In the structural causal model (SCM) framework of Pearl (2000), mediation is analyzed using the do-operator \(\text{do}(M = m)\), which represents an intervention that sets \(M\) to a fixed value \(m\) by removing all arrows into \(M\) in the causal DAG.
Definition 6 (Direct Effect via the Do-Operator) The controlled direct effect in Pearl’s framework is:
\[\text{CDE}(m) = \text{E}{\left[Y \mid \text{do}(A = 1), \text{do}(M = m)\right]} - \text{E}{\left[Y \mid \text{do}(A = 0), \text{do}(M = m)\right]}.\]
This is equivalent to the potential outcome expression \(\text{E}{\left[Y^{a=1,m}\right]} - \text{E}{\left[Y^{a=0,m}\right]}\) under the consistency assumption.
The natural direct and indirect effects in SCMs require an additional assumption — that the system obeys a composition rule — which corresponds to the cross-world consistency condition above. The interventionist approach avoids this by replacing \(\text{do}(M = M^{a=0})\) with \(\text{do}(M \sim F_{M^{a=0}})\), a stochastic do-intervention.

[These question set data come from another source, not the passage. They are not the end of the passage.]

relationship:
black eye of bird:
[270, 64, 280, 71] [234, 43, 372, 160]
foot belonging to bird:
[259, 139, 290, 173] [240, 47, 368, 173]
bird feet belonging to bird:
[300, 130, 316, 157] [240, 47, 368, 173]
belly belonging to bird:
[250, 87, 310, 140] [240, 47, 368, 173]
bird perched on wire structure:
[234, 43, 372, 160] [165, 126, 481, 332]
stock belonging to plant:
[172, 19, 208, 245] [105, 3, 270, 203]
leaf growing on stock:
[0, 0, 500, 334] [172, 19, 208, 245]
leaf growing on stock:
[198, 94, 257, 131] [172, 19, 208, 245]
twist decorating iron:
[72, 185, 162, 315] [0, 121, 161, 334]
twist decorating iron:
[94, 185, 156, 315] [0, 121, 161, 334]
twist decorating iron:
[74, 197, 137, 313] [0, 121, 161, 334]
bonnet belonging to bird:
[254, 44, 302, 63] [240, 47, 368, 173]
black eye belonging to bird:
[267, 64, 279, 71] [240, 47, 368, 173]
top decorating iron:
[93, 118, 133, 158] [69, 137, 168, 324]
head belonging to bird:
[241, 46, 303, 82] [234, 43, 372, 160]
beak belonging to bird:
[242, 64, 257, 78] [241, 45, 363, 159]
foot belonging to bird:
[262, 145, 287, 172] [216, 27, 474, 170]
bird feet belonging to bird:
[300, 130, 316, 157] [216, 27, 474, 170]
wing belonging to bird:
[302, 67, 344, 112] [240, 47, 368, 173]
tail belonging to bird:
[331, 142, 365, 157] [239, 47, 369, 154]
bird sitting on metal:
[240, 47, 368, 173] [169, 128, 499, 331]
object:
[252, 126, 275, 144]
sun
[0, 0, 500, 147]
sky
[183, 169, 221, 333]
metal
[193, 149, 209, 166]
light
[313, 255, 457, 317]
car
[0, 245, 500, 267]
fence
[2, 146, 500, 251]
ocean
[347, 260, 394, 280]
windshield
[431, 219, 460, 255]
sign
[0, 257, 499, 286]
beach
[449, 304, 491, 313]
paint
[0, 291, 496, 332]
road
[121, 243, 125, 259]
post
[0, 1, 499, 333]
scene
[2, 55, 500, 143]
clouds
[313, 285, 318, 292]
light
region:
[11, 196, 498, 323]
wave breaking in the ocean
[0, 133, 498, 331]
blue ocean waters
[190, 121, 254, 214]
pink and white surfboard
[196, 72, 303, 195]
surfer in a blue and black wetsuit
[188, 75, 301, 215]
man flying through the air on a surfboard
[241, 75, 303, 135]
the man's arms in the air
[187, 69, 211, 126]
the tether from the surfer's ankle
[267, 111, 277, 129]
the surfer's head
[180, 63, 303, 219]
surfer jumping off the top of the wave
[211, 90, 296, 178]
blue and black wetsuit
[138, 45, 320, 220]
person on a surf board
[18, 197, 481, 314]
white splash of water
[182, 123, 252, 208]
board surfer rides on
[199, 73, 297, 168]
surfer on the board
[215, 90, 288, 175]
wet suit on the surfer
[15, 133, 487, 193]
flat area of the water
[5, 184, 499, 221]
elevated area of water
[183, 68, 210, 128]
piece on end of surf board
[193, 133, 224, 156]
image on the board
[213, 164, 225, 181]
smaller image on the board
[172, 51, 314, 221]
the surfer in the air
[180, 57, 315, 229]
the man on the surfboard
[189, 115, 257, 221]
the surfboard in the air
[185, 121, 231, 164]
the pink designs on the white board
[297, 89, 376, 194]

Fine Point 23.1: Mediation with Time-Varying Mediators
When the mediator \(M\) is itself time-varying — for example, when \(A\) is a baseline treatment and \(M_k\) is a biomarker measured at each follow-up visit — mediation analysis becomes a special case of the time-varying treatment framework from Chapters 19–21.
The sequence \(A \to M_0 \to M_1 \to \cdots \to M_K \to Y\), with treatment feeding back into subsequent mediator values, creates precisely the treatment-confounder feedback structure analyzed in Chapters 20 and 21. G-methods are therefore the appropriate tools for mediation analysis with time-varying mediators.
In this setting, the controlled direct effect is defined as the effect of \(A\) under an intervention that sets all \(M_k = 0\) (or to some reference value) for the entire follow-up period. The indirect effect is the difference between the total effect and this controlled direct effect.